Vegetable Yakisoba
SERVES: 3 DIFFICULTY: Medium COOKING TIME: 10 minutes
Hearty street food – cooked at home
INGREDIENTS
Sauce
- 20 ml Soy sauce
- 15 ml Mirin
- Salt, to taste
- Pepper, to taste
- 270g Hakubaku Organic Yakisoba
- 1 tbsp vegetable oil
- 500 g Savoy Cabbage, dice cut
- 400 g Bean shoots
- 250 g Garlic chives, 3 cm length cut
- 8 Shitake Mushroom, sliced
- 200g Carrot, 3 cm length slices julienned
- 1 Red Capsicum, sliced
Garnish
- Beni Shoga (Red Pickled Ginger), to taste
- Ao Nori (Dried Seaweed Flakes), to taste
METHOD
- Prepare the Hakubaku Organic Yakisoba as per pack instructions, drain and set aside.

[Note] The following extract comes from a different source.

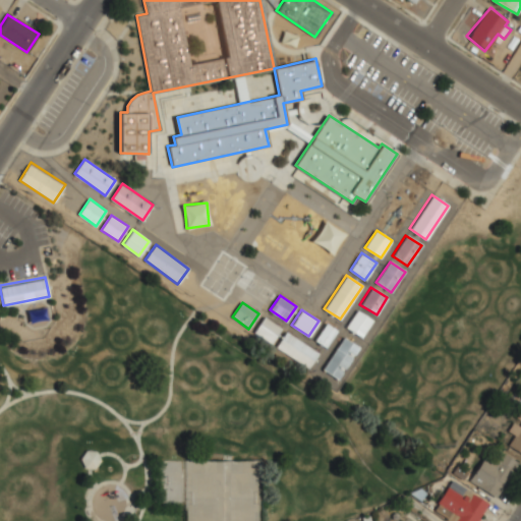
[(345,327),(361,337),(372,320),(356,309),(345,327)]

- On high heat, add oil to a wok. Add cabbage, carrot and capsicum and stir fry for 2-3 minutes. Add in bean shoots, garlic chives and shitake mushrooms and stir fry for 2 minutes. Add in Yakisoba noodles and toss to combine.
- Season well with salt and pepper, give it a couple of tosses and cook until the noodles are hot and the vegetables are cooked but still have a crunch.
- Add soy sauce and mirin, toss a few more times to combine all, then divide between 3 plates, topping with beni shoga and sprinkle of ao nori on top.